Wyeth has lost six of nine jury verdicts, including the last four in a row, over the drugs. All the verdicts are being challenged at the post-trial stage or on appeal, company officials say.
Family History
Pfizer officials also said 24 Prempro cases set for trial so far “have been resolved in the company’s favor through rulings by judges or juries or decisions by plaintiffs to withdraw their cases to avoid going to trial,” according to a company statement. More than 3,000 have been dismissed or withdrawn before even being set for trial, the company added.
Daniel took Prempro for about 16 months starting in December 1999 before developing breast cancer in July 2001, her lawyers said during the three-week trial. Wyeth’s attorneys argued her cancer was caused by other things, including her family’s medical history. Daniel’s aunt had breast cancer and her mother had lung cancer, Wyeth’s lawyers said.

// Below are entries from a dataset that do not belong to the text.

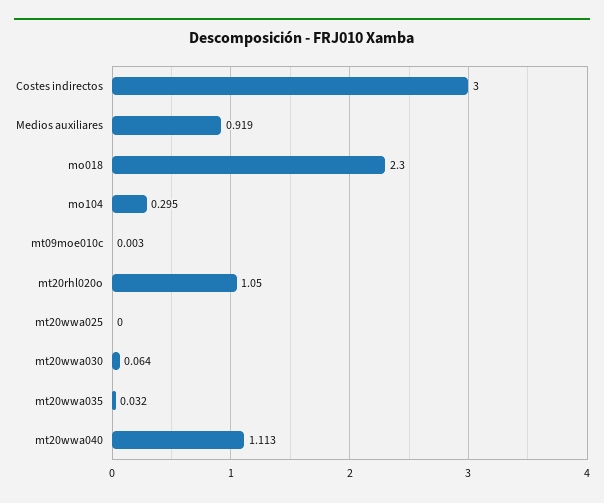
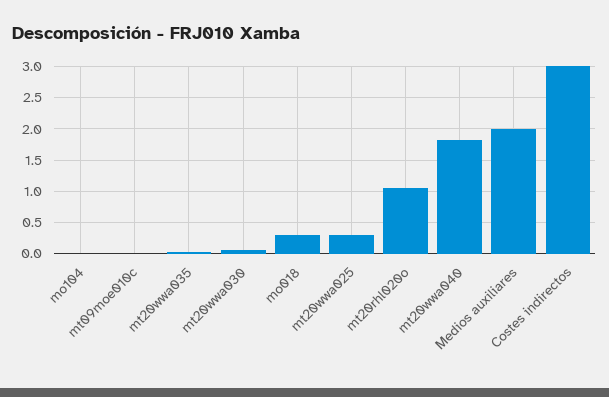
Medios auxiliares: 0.919 -> 2
mo018: 2.3 -> 0.3
mo104: 0.295 -> 0
mt20wwa025: 0 -> 0.3
mt20wwa040: 1.113 -> 1.8

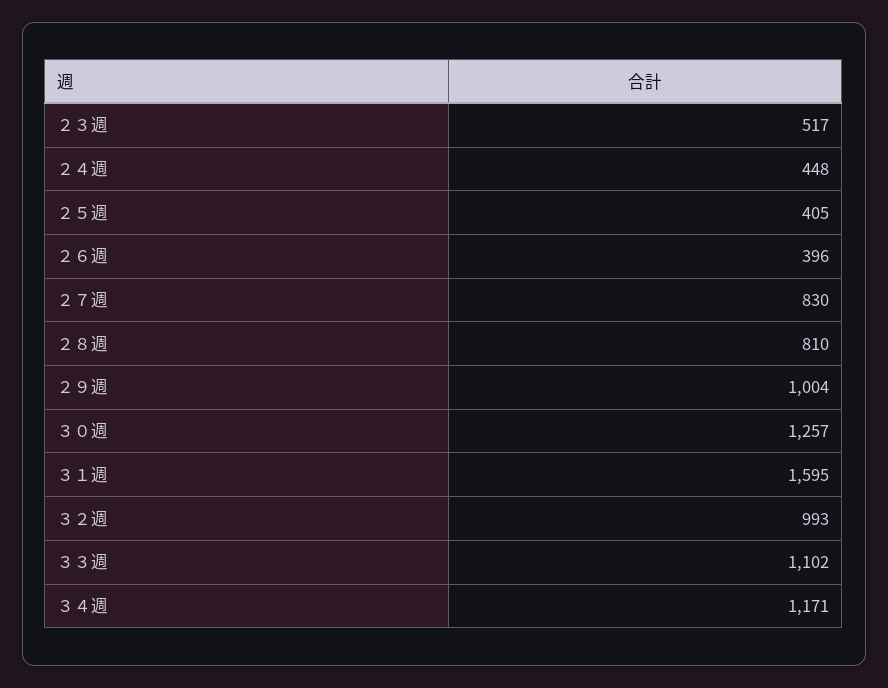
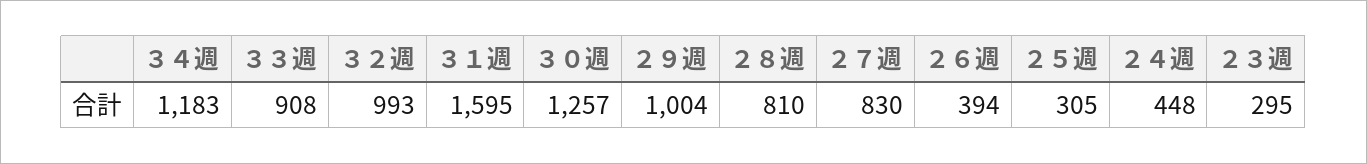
２３週: 517 -> 295
２５週: 405 -> 305
２６週: 396 -> 394
３３週: 1102 -> 908
３４週: 1171 -> 1183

The judge in Daniel’s Philadelphia Common Pleas Court case ruled after the jury returned the compensatory-damage award that her lawyers hadn’t presented sufficient evidence to justify a punitive-damage award to the Hot Springs, Arkansas resident.
Advisory Verdict
Still, Judge Myrna Field Baum allowed jurors to hear arguments on Wyeth’s alleged mishandling of the menopause drugs and arrive at a sealed figure for a bad-conduct award in case the appellate courts reversed her finding. Baum died three months later. Her successor granted Wyeth’s request for a new trial on the jury’s finding that Wyeth was liable for $1.5 million in compensatory damages. That, too, is on appeal.

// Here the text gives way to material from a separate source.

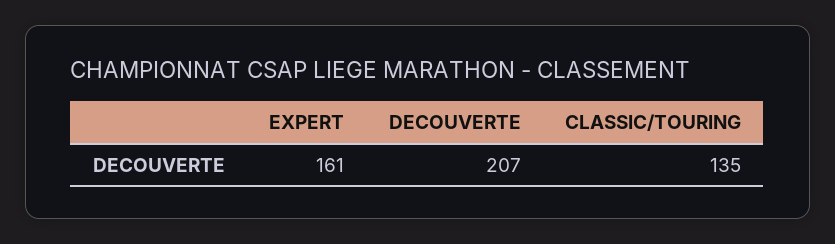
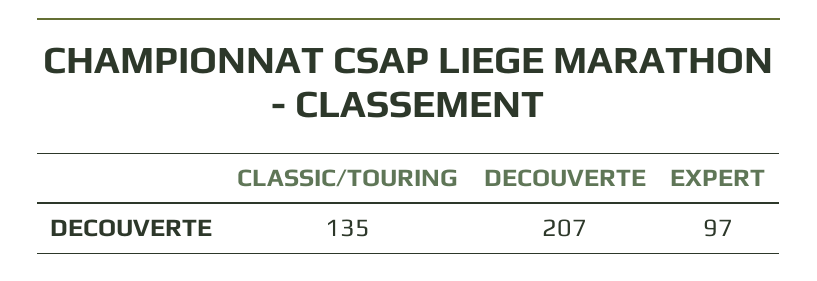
EXPERT: 161 -> 97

The compensatory award was thrown out after an expert witness who testified on Daniel’s behalf in the trial recanted his testimony, Loder said in a statement.
Daniel’s lawyers sought to have the punitive number made public in November after another Philadelphia judge unsealed a $75 million bad-conduct award against Wyeth in a separate Prempro case.
Judge Sandra Moss, who is overseeing all Philadelphia Common Pleas Court cases involving Prempro, declined to make public the punitive-damages figure in the Daniel case, saying she didn’t have jurisdiction over the number since it was on appeal.
Company’s Arguments
Pfizer’s lawyers told a Pennsylvania Superior Court panel earlier this month that Daniel’s lawyers presented insufficient evidence that Prempro caused her breast cancer, according to a report in the Philadelphia Legal Intelligencer newspaper.
Daniel’s lawyers argued their evidence was sufficient to justify the $1.5 million awarded to Daniel and the sealed punitive figure, said Mark Cuker, a Philadelphia attorney representing the plaintiff.
Cuker told the appellate judges that plaintiffs produced evidence showing Wyeth officials knew as early as 1975 that their menopause drugs could pose a higher cancer risk to users and never did a study to assess that risk, according to the Legal Intelligencer.
“If reasonable people couldn’t conclude from our evidence that punitive damages were justified, I don’t know what does” justify such an award, Cuker said in an interview.
The case is Daniel v. Wyeth Pharmaceuticals Inc., 040602368, Court of Common Pleas, Philadelphia County, Pennsylvania.